KPK juga memeriksa mantan Kepala Departemen Analisa Risiko Bisnis (ARB) pada LPEI Indira Ayuni Saraswati (IAS), mantan Kepala Divisi ARB pada LPEI Maryani Saswidyanti (MYS), penilai dari Kantor Jasa Penilai Publik Abdullah Fitriantoro (AF), serta pensiunan LPEI Dwi Wahyudi (DW) dan Arif Setiawan (AS).

Mereka dipanggil sebagai saksi di Gedung Merah Putih KPK, Jakarta. "Saksi yang dipanggil atas nama IAS, MYS, AF, ATW, DW, dan AS," kata Juru Bicara KPK Tessa Mahardhika Sugiarto.

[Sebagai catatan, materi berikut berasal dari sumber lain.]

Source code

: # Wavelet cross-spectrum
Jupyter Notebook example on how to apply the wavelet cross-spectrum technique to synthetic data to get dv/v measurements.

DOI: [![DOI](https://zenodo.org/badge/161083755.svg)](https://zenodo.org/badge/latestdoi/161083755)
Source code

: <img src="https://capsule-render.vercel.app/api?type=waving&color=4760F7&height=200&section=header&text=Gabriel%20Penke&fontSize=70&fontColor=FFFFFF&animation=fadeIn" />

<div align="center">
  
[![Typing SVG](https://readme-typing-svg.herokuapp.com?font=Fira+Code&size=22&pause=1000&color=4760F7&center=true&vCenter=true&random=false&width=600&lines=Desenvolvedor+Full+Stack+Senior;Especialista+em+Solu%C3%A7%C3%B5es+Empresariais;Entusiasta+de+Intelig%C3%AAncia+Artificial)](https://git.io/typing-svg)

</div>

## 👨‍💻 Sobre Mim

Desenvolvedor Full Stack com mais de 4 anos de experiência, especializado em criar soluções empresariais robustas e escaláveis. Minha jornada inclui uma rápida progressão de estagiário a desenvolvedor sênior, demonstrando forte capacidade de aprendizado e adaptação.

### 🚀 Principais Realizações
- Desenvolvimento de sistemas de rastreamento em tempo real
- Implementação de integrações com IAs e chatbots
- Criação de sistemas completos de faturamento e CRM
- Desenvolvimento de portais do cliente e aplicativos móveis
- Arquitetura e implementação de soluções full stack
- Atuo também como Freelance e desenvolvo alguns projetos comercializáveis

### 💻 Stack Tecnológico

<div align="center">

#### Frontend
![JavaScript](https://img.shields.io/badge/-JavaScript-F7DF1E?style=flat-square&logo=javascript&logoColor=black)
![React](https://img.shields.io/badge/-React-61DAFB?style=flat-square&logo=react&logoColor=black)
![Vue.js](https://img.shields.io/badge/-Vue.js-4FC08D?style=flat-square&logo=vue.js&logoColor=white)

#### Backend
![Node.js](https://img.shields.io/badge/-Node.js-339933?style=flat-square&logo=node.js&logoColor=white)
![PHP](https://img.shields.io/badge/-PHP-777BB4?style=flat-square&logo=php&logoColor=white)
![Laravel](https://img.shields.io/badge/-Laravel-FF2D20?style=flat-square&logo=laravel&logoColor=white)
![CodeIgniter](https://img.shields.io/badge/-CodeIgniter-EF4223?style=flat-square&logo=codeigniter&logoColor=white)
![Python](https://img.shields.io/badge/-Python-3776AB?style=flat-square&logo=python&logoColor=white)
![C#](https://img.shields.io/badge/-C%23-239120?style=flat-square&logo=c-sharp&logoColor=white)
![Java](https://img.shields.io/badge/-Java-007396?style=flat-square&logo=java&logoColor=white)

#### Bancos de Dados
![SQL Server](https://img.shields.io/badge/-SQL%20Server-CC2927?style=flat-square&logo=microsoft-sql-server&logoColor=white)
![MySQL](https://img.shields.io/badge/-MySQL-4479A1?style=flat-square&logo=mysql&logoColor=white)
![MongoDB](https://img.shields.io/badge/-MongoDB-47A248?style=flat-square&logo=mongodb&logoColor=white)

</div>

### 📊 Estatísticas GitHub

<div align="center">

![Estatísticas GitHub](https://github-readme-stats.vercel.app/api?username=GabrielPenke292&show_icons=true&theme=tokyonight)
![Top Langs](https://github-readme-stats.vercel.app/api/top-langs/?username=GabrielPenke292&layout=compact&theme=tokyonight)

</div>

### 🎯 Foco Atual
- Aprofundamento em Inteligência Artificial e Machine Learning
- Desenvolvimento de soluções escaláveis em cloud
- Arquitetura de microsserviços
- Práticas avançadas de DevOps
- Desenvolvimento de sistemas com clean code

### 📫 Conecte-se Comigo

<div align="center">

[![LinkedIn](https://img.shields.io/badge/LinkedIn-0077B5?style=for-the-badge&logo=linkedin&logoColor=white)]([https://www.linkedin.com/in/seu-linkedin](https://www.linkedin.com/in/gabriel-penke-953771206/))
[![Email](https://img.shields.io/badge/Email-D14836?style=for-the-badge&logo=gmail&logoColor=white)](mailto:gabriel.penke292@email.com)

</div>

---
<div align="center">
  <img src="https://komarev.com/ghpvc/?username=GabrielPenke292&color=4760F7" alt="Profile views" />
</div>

Sebelumnya, KPK telah memeriksa mantan Staf Khusus Bidang Ekonomi Era Presiden ke-7 RI Joko Widodo, Arif Budimanta, sebagai saksi kasus tersebut. Arif diperiksa KPK di Gedung Merah Putih KPK, Jakarta, Senin (14/4).

Selain itu, KPK telah memanggil mantan Wakil Kepala Badan Pengusahaan Batam (BP Batam) Purwiyanto dan Komisaris Utama PT Mentari Agung Jaya Usaha Yulrisman Djamal pada Selasa (15/4).

Kemudian pada Rabu (16/4), KPK memanggil mantan Relationship Manager LPEI Irvansyah Setiadi, Direktur Utama PT Graha Cipta Bangko Jaya Nandang Suganda, dan pemilik Grup BJU Hendarto.

Sebelumnya, KPK telah menetapkan lima orang tersangka kasus dugaan tindak pidana korupsi pemberian fasilitas kredit LPEI, masing-masing dua orang dari LPEI dan tiga orang dari pihak debitur PT Petro Energy.

Dua orang tersangka dari LPEI adalah Direktur Pelaksana 1 LPEI Wahyudi dan Direktur Pelaksana 4 LPEI Arif Setiawan.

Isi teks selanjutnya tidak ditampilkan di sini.